O efeito do coronavírus na preservação do meio ambiente. Por Luisa L’Henaff

Atualizado em 4 de abril de 2020 às 20:23
Um rebanho de bodes e cabras anda pelas ruas tranquilas de Llandudno, no norte do País de Gales, na terça-feira (31). O grupo foi flagrado pelas ruas desertas da cidade litorânea durante o bloqueio nacional devido ao coronavírus — Foto: Pete Byrne/PA via AP

POR LUISA L’HENAFF

O coronavírus representa uma verdadeira tragédia para a humanidade. As mortes crescem em uma escala assustadora e ameaçam seriamente o território brasileiro. Embora o vírus seja um desastre para nós humanos, é uma grande vitória para a natureza de maneira geral. O isolamento nos obriga a consumir menos e consequentemente poluir e ocupar menos os ecossistemas.

A água do canal de Veneza é agora cristalina, uma vez que não há mais turistas. Peixes e cisnes foram flagrados pela primeira vez em muito tempo.

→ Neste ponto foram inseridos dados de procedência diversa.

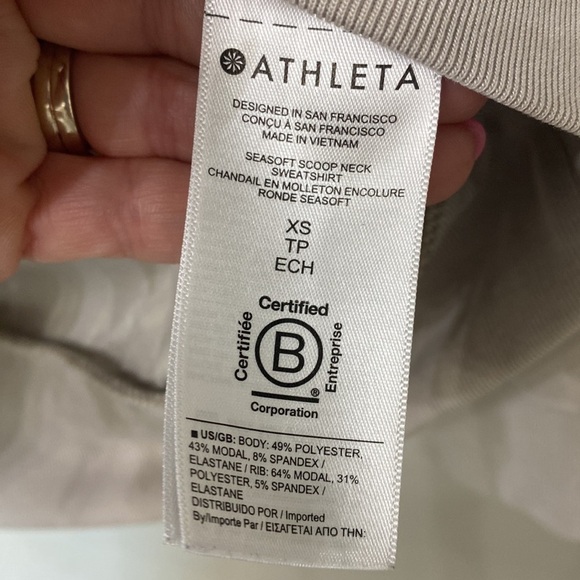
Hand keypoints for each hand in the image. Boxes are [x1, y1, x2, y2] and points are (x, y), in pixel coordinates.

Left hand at [1, 0, 486, 280]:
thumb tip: (262, 1)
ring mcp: (33, 138)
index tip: (380, 41)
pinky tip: (286, 230)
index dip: (289, 22)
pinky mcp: (26, 219)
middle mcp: (32, 48)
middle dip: (303, 94)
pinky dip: (201, 225)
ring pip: (174, 150)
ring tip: (378, 176)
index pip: (190, 1)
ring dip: (275, 168)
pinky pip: (126, 217)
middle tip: (411, 113)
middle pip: (195, 71)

Cabras e bodes aproveitaram o isolamento para passear por uma cidade no País de Gales.

Na Espanha, as sanguinárias tradições de touradas foram canceladas em função da pandemia, por ser um “espetáculo” de arena que depende de multidões. Mais uma vez, a natureza vence.

Na China, a poluição do ar por dióxido de carbono diminuiu em cerca de 25% nas últimas semanas. “A demanda por eletricidade e produção industrial (da China) permanece bem abaixo dos níveis normais, segundo vários indicadores”, diz o analista Lauri Myllyvirta, do Centro de Pesquisa em Energia e Ar Limpo (Crea), em artigo publicado no portal especializado Carbon Brief.

Imagem de satélite da ESA mostra a queda no índice de poluição na Europa.

Uma problemática ambiental sobre a qual vale a pena refletir é como estamos nos alimentando e produzindo alimento. A maioria das epidemias das últimas décadas, sejam elas virais, bacteriais ou parasitoses, são originadas de doenças de animais transmitidas para o seres humanos. O exemplo mais conhecido é a raiva, transmitida através da saliva do animal contaminado com o vírus.

O HIV se originou da caça, do estupro e da ingestão de pequenos primatas. O MERS se originou da ingestão de carne de camelo. O H5N1 começou com indivíduos que comiam carne de pássaro. A teníase, uma das parasitoses mais comuns no Brasil, vem da carne suína ou bovina. O H1N1 (gripe suína) se originou da ingestão de carne de porco. A doença das vacas loucas (CJD) surgiu a partir do consumo de carne bovina.

Por fim, a COVID-19 se originou da ingestão e do contato com animais comercializados no mercado de Wuhan.

Segundo a ONU, a globalização, a urbanização e as mudanças climáticas estão redistribuindo e adaptando patógenos de origem animal, hospedeiros e vetores, aumentando os riscos de pandemia para a humanidade. Somados a isso, os riscos de segurança alimentar e a resistência ao uso de antibióticos também crescem globalmente.

“O ser humano cometeu um erro fundamental pensando poder isolar-se da natureza e não respeitar certas leis de alcance geral. Existe, já há muito, um divórcio entre o ser humano e seu meio”, diz a bióloga Sônia Lopes, do instituto INTERFACES, sobre a dissociação do ser humano com a natureza.

Não é o fim dos tempos: trata-se de um novo mundo. O planeta terra já foi habitado por dinossauros. Assim como eles foram extintos, os seres humanos também podem deixar de existir. A terra não precisa de nós, mas nós precisamos dela porque é nossa casa. Cuidamos muito mal da nossa casa desde a Idade Média. Agora o planeta cria mecanismos para nos eliminar – e está conseguindo.

Essa não é uma guerra que nós podemos vencer, uma vez que somos totalmente dispensáveis para a natureza. Enquanto a humanidade for uma tragédia para todo o resto do planeta, a melhor solução será nos extinguir e continuarmos a ser ameaçados por pandemias.

Devemos, com urgência, mudar nosso estilo de vida. Temos que parar de consumir e descartar tanto, parar de criar animais e plantar monocultura como se só o lucro fosse importante.

É terrível a forma como o vírus está matando e se espalhando, mas ele também nos dá a oportunidade de entender que a economia não é capaz de salvar nenhum país, que hospitais não podem ser tratados como empresas, e que o planeta terra não é um depósito no qual exploramos o que nos interessa e descartamos o que não nos interessa.

Temos que lembrar sempre: nós não comemos dinheiro. Se esgotarmos nossos recursos, o dinheiro passará a não valer absolutamente nada.